» **Work order**
Nothing but the lines from the one with "DECWAR GAME INSTRUCTIONS" down to the one with "are different speed" should be returned, exactly and with both ends included, from the material below.

» **Data**
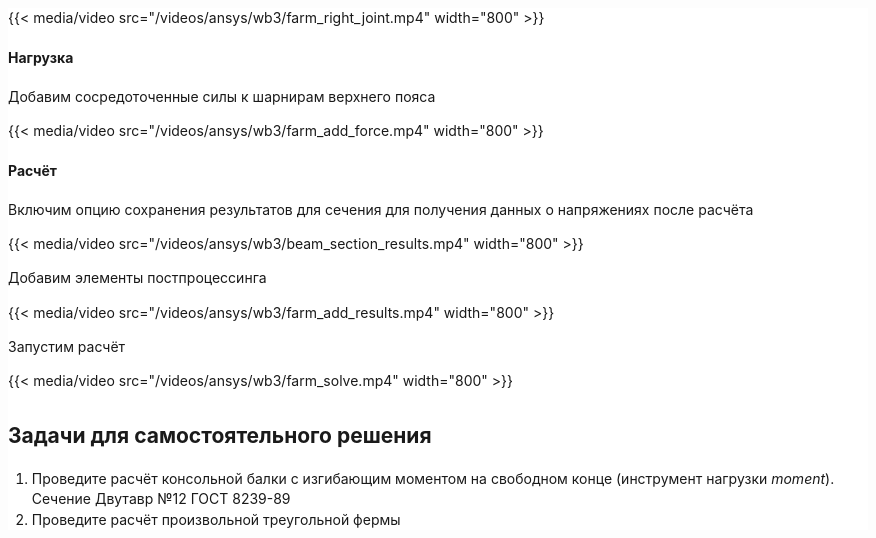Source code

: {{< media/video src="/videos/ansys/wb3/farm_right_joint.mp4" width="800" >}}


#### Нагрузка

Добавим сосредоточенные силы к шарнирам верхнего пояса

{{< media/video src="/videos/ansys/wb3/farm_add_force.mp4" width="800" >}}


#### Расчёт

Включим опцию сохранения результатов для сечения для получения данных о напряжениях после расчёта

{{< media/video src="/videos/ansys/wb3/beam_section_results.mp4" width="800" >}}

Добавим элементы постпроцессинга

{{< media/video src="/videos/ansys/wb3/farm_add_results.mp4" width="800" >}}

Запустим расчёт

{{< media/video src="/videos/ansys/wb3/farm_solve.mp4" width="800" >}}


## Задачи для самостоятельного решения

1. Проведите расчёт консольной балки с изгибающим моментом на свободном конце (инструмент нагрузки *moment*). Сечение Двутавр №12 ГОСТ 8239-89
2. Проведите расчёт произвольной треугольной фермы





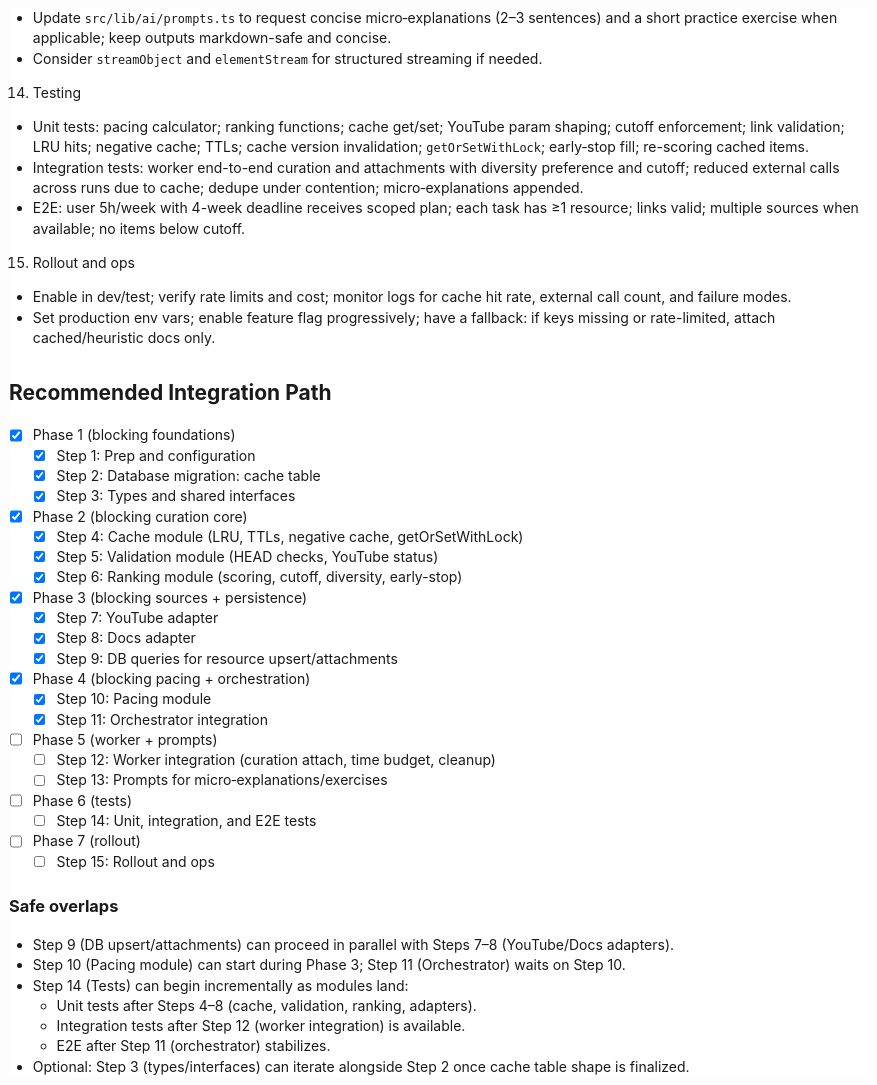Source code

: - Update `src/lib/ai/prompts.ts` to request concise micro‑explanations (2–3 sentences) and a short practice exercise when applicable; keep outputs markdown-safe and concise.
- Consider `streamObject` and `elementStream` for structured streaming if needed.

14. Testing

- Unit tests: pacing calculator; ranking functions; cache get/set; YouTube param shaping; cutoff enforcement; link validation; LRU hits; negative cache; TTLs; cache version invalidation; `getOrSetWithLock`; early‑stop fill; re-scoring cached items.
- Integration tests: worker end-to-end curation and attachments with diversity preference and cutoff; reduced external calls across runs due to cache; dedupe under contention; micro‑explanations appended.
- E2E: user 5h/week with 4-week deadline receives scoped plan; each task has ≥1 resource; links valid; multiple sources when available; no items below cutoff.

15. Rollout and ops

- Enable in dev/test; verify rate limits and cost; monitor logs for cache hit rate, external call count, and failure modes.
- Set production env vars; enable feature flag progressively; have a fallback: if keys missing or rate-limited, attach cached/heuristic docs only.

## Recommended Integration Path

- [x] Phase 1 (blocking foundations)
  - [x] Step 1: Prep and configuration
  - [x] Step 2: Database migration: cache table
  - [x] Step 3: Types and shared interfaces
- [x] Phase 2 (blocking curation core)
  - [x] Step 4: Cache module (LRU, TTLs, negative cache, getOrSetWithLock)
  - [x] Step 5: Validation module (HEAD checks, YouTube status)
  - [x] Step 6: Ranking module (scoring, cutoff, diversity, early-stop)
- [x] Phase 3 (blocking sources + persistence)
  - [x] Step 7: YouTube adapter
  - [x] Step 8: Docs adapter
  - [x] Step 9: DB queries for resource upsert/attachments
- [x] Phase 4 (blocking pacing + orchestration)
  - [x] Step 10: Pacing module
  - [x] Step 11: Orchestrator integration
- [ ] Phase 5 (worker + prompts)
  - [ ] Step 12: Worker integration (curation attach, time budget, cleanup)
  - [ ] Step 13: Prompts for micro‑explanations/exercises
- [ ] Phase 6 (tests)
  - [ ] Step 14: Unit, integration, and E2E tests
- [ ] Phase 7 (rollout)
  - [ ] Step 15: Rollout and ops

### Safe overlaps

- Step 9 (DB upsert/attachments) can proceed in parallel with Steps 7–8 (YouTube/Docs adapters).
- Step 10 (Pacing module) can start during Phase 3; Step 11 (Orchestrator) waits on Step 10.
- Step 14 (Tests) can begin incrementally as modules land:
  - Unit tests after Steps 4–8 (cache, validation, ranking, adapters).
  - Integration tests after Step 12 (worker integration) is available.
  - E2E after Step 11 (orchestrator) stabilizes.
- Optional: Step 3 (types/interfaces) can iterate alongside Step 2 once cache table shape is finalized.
==
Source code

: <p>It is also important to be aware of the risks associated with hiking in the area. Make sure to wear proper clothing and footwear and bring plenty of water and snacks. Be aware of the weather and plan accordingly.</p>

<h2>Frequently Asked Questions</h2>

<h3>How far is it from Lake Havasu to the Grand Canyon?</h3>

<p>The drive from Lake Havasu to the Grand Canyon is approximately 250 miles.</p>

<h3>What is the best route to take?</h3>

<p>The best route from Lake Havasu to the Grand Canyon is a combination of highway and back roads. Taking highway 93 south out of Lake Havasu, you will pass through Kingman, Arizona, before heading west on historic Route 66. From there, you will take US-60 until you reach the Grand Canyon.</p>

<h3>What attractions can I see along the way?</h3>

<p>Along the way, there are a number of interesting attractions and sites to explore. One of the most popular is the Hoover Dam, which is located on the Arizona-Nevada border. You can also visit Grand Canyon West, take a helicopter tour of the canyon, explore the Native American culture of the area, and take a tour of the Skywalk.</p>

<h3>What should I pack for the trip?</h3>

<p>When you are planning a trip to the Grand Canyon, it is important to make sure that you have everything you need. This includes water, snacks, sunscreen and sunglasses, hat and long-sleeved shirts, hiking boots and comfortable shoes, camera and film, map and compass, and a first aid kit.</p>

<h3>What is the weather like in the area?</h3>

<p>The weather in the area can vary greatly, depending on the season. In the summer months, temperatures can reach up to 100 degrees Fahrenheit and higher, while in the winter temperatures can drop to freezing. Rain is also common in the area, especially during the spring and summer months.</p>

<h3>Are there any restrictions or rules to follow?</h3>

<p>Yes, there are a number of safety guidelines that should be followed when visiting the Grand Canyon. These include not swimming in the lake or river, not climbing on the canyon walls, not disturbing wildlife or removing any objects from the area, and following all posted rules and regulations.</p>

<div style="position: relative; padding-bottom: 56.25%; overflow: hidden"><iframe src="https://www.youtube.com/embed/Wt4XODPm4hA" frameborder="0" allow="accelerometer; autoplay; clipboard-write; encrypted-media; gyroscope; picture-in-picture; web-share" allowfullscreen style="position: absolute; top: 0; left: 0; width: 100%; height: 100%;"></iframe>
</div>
* * *
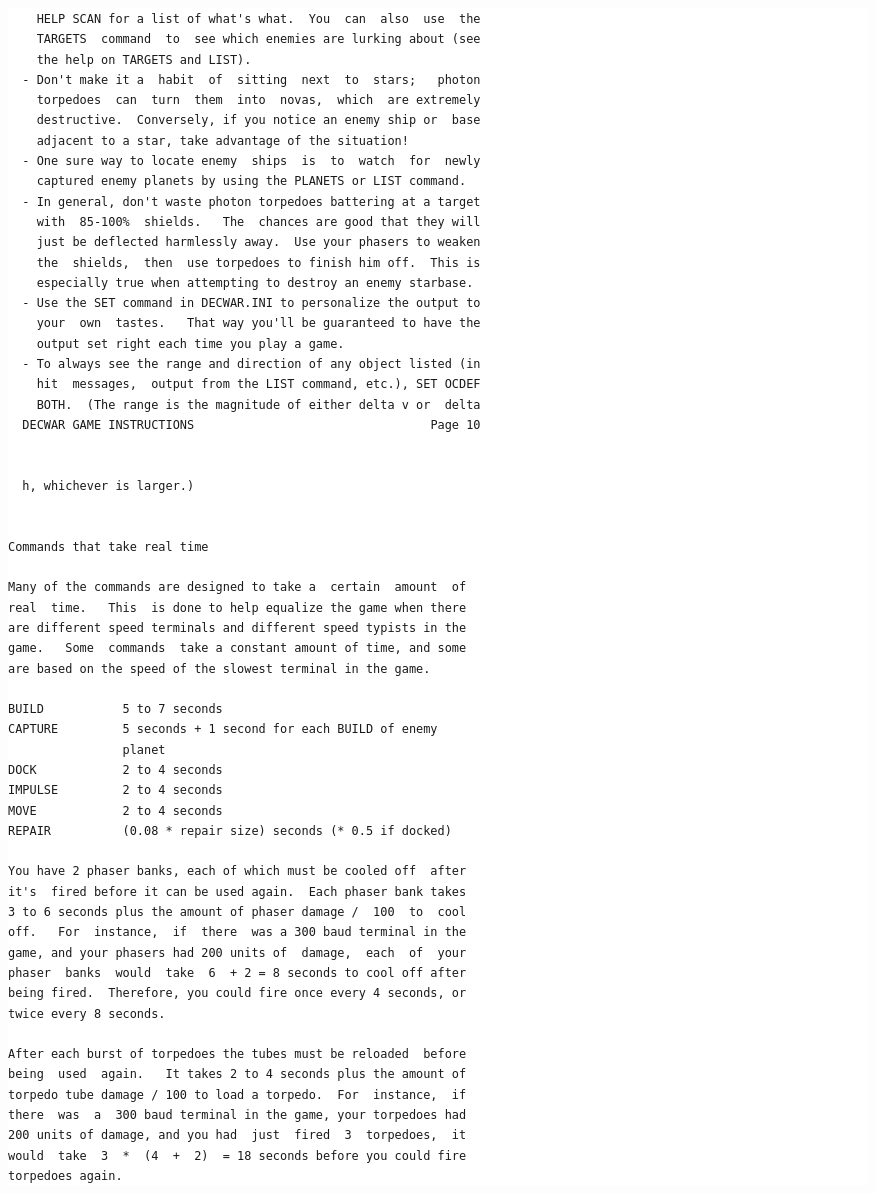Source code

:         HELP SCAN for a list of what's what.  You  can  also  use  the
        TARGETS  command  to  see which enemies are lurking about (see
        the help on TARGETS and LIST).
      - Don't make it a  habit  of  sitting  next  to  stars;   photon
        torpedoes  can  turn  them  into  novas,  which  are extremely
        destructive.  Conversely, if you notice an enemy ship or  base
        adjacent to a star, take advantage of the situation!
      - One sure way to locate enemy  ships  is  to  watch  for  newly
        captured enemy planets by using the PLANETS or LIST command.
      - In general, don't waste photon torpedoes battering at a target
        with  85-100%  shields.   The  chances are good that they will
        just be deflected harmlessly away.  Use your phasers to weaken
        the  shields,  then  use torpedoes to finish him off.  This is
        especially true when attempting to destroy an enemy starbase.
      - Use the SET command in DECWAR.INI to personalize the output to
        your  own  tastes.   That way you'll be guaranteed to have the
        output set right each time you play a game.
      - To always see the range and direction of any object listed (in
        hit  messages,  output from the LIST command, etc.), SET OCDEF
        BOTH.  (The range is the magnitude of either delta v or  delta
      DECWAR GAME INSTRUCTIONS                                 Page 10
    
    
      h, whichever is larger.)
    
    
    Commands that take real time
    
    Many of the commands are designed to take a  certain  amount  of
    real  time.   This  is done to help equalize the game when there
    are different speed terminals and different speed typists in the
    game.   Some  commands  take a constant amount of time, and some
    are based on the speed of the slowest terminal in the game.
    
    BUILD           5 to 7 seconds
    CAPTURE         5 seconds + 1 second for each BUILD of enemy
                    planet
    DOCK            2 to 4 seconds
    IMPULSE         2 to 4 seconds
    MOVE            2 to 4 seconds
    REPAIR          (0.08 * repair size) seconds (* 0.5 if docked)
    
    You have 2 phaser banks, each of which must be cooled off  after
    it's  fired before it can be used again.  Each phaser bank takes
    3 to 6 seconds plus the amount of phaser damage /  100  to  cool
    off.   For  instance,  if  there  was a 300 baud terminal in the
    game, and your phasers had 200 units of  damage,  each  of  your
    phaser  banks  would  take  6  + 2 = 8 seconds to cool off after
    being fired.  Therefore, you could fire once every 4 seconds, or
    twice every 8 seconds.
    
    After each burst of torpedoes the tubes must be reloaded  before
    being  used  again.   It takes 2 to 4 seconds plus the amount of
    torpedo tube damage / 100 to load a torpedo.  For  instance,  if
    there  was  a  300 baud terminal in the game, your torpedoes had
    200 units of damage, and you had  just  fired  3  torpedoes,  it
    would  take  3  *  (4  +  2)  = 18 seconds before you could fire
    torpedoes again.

» **Reply**
      DECWAR GAME INSTRUCTIONS                                 Page 10
    
    
      h, whichever is larger.)
    
    
    Commands that take real time
    
    Many of the commands are designed to take a  certain  amount  of
    real  time.   This  is done to help equalize the game when there
    are different speed terminals and different speed typists in the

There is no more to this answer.